Copy every line of the records below without changes, leaving out the pictures.

Records supplied:
# # # # # # #
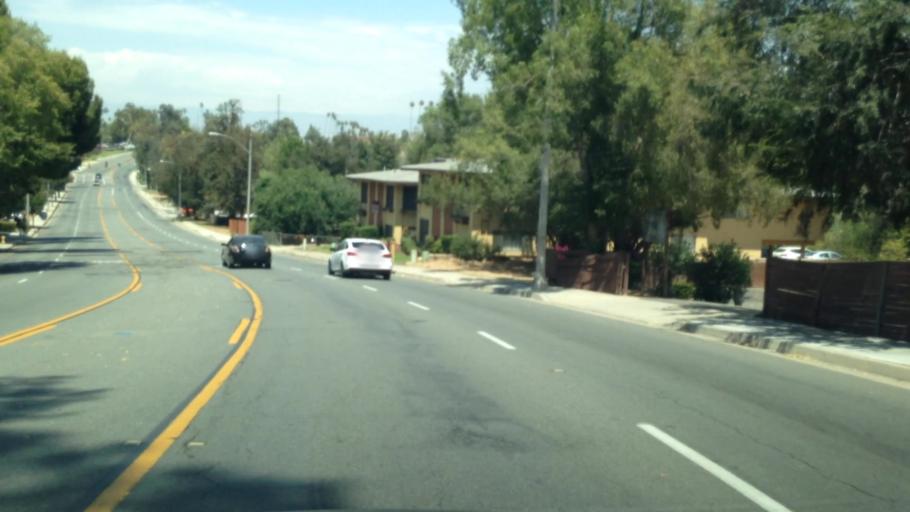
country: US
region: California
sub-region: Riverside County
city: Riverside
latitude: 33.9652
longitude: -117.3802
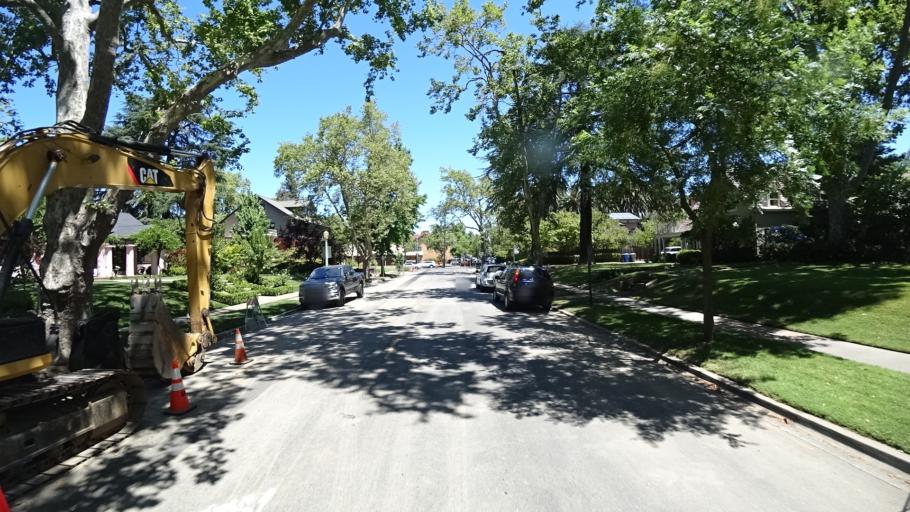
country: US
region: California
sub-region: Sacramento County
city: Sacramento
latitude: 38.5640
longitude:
# # # # # # #
Result for this task:
country: US
region: California
sub-region: Riverside County
city: Riverside
latitude: 33.9652
longitude: -117.3802
country: US
region: California
sub-region: Sacramento County
city: Sacramento
latitude: 38.5640
longitude:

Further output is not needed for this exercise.